In this specific case, for instance, if you can obtain (or better yet, already have) all possible values of row.precision, then you can iterate over that set and apply a Column.when operation for each value in the set. I believe this set can be obtained with df.select('precision').distinct().collect().
Because the pyspark.sql.functions.when and Column.when operations themselves return a Column object, you can iterate over the items in the set (however it was obtained) and keep 'appending' when operations to each other programmatically until you have exhausted the set:
import pyspark.sql.functions as PSF
def format_amounts_with_precision(df, all_precisions_set):
amt_col = PSF.when(df['precision'] == 0, df['amount_raw'].cast(StringType()))
for precision in all_precisions_set:
if precision != 0: # this is a messy way of having a base case above
fmt_str = '%.{}f'.format(precision)
amt_col = amt_col.when(df['precision'] == precision,
PSF.format_string(fmt_str, df['amount_raw'] / 10 ** precision)
return df.withColumn('amount', amt_col)
You can do it with a python UDF. They can take as many input values (values from columns of a Row) and spit out a single output value.
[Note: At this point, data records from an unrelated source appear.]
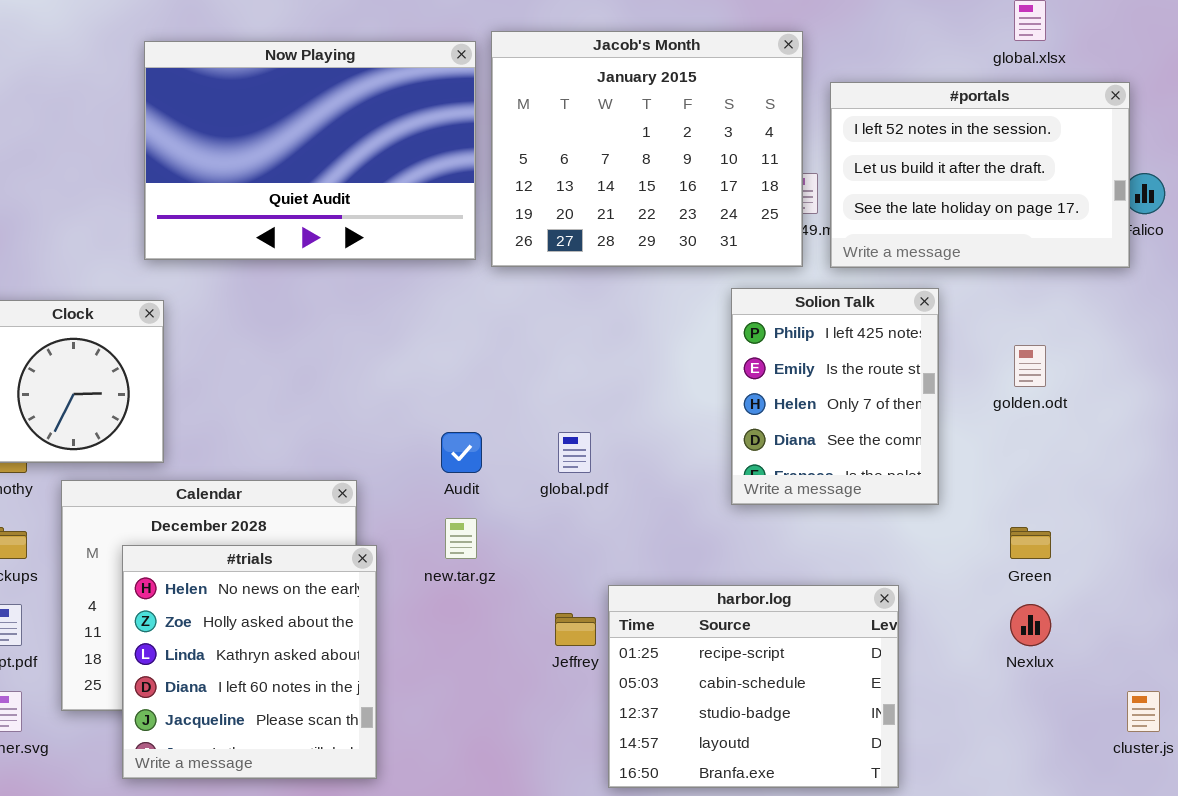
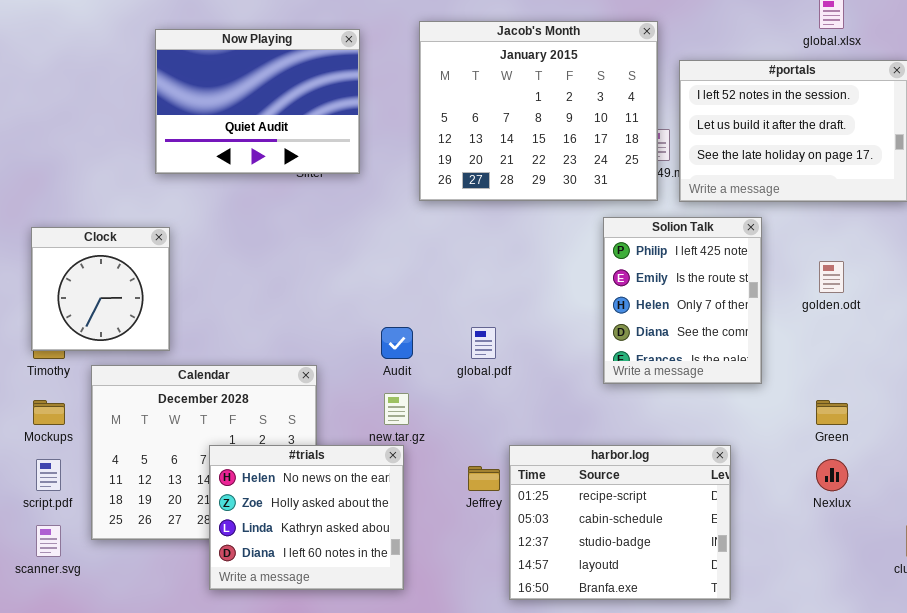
Now Playing: [144,41,476,260] -> [155,29,360,174], resized
#trials: [122,545,377,779] -> [209,445,404,590], moved, resized

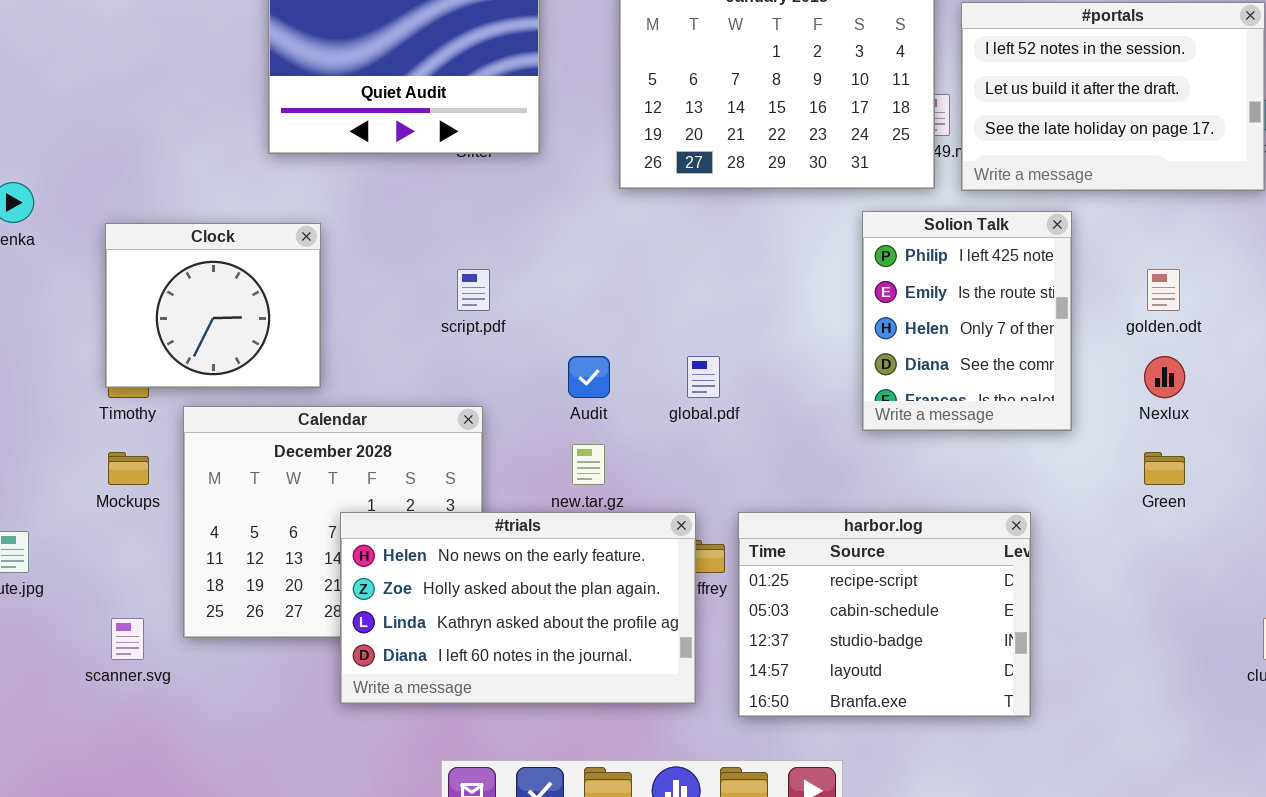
Clock: [31,227,170,351] -> [105,223,321,388], resized
#trials: [209,445,404,590] -> [340,512,696,704], resized
script.pdf: [36,459,61,491] -> [457,269,490,311], moved
Nexlux: [816,459,848,491] -> [1144,356,1185,398], moved

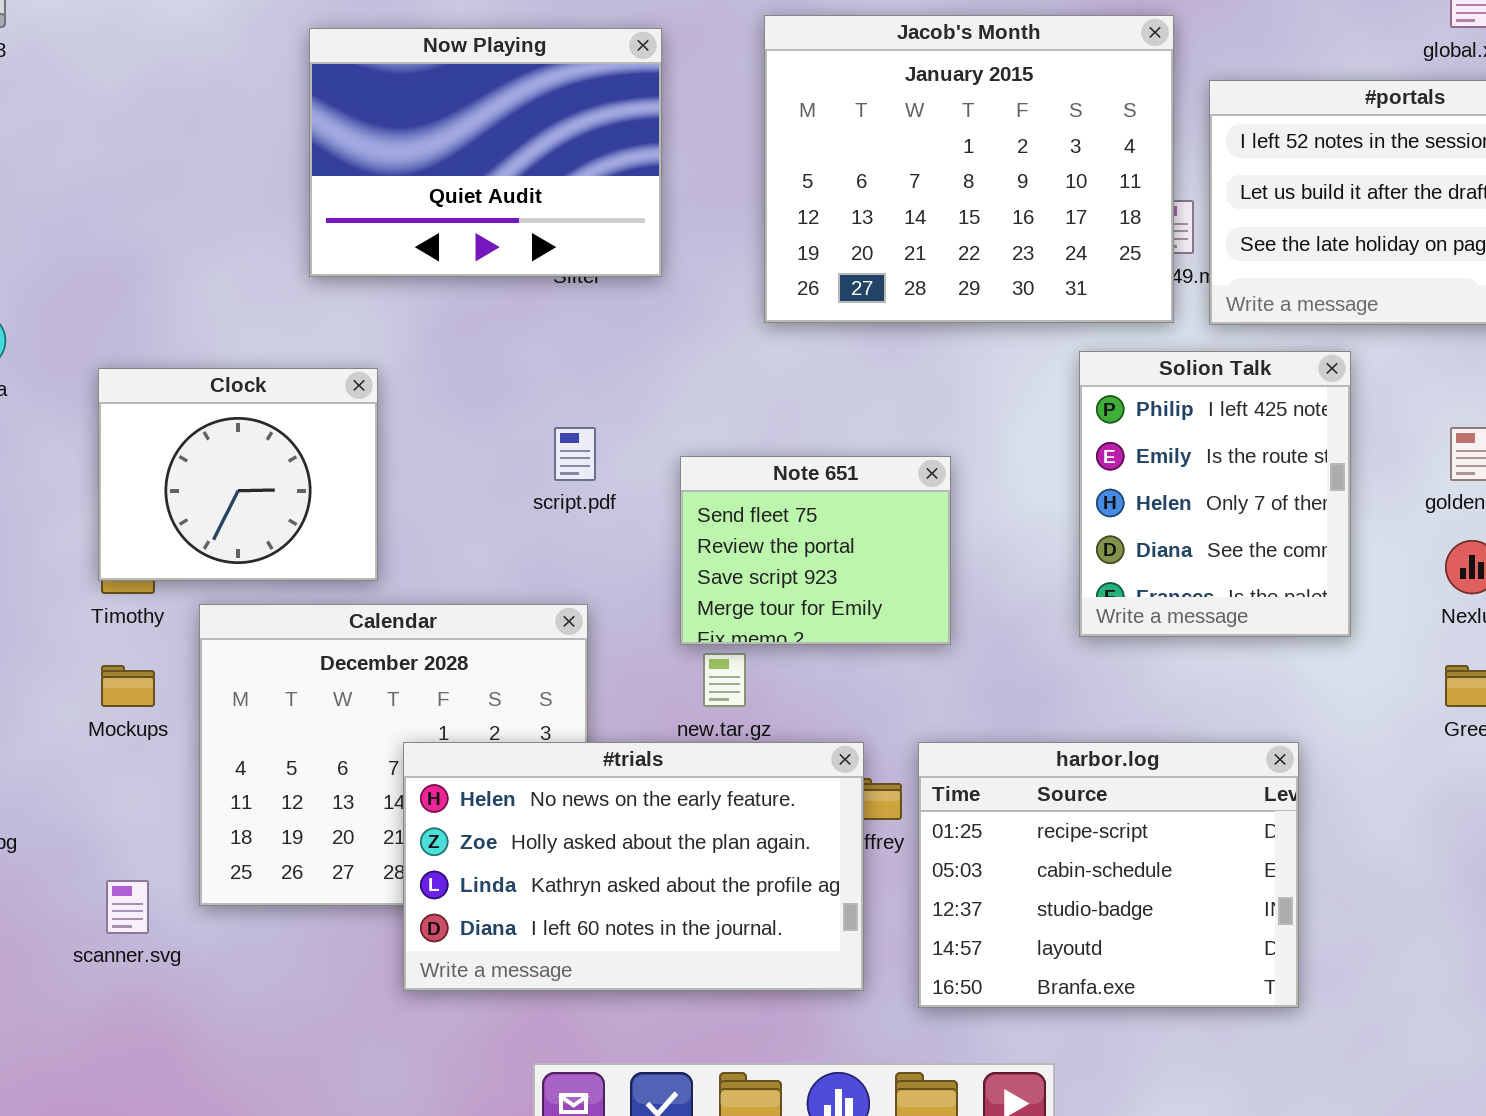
Note 651: none -> [680,456,951,645], opened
It would look something like this:
from pyspark.sql import types as T, functions as F
from pyspark.sql.function import udf, col
# Create example data frame
schema = T.StructType([
T.StructField('precision', T.IntegerType(), False),
T.StructField('value', T.FloatType(), False)
])
data = [
(1, 0.123456),
(2, 0.123456),
(3, 0.123456)
]
rdd = sc.parallelize(data)
df = sqlContext.createDataFrame(rdd, schema)
# Define UDF and apply it
def format_func(precision, value):
format_str = "{:." + str(precision) + "f}"
return format_str.format(value)
format_udf = F.udf(format_func, T.StringType())
new_df = df.withColumn('formatted', format_udf('precision', 'value'))
new_df.show()
Also, if instead of the column precision value you wanted to use a global one, you could use the lit(..) function when you call it like this:
new_df = df.withColumn('formatted', format_udf(F.lit(2), 'value'))